A Critical Appraisal of Amish Studies’ De Facto Paradigm, ‘Negotiating with Modernity’

Journal for the Scientific Study of Religion

Anderson, Cory, Joseph Donnermeyer, Jeffrey Longhofer, and Steven D. Reschly. 2019.

58(3):725-42.

Research Points
  • Kraybill’s “Negotiating with Modernity”—as a dominant paradigm in Amish studies—argues that Amish consciously adopt, modify, or reject innovations in technology, social structure, and culture based on logics optimized to perpetuate the Amish system.

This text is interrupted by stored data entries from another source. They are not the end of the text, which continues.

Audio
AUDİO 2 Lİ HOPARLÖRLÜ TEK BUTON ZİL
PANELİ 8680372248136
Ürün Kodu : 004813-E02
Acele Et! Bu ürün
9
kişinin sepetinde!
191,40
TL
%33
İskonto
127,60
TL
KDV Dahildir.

  • NWM is not a scientific theory with testable propositions, so critical analysis is the best way to critique NWM. Five logical problems exist with NWM:
  1. Reified Unit of Analysis: Treats Amish as a collective agent (who negotiates?), ignores competing goals of individuals
  2. Circular Logic: Self-validating concepts, i.e. outcomes predetermined (process is the outcome), thus unable to explain change
  3. “Modern” Poorly Defined (among other terms): Vague and inconsistent usage of terminology, especially modern vs. modernity vs. modernization
  4. False Dichotomizations: Simplistic typology of Amish (traditional?) as opposite of modern society
  5. No Clear Theoretical Tradition: Eclectic concepts not well integrated into actual sociological theorizing, even as names of theorists are casually dropped occasionally
  • Production of knowledge also has problems:
  1. Data Collection Process Unclear/Undisclosed: Insufficient details on research methods and data analysis
  2. Lack of Peer Review: Minimal critical assessment outside popular press books
  • A post-NWM research era will use theories addressing structure, culture, and agency; disclose research methods fully; avoid normative (touristy) questions about Amish survival; focus on Amish as test of general theories

  • The history of NWM demonstrates how knowledge production problems arise when small subfields are dominated by an unchallenged scholar/paradigm, how minority group research risks dichotomizing narratives, and how critical analysis is important for analyzing influential theories lacking falsifiability.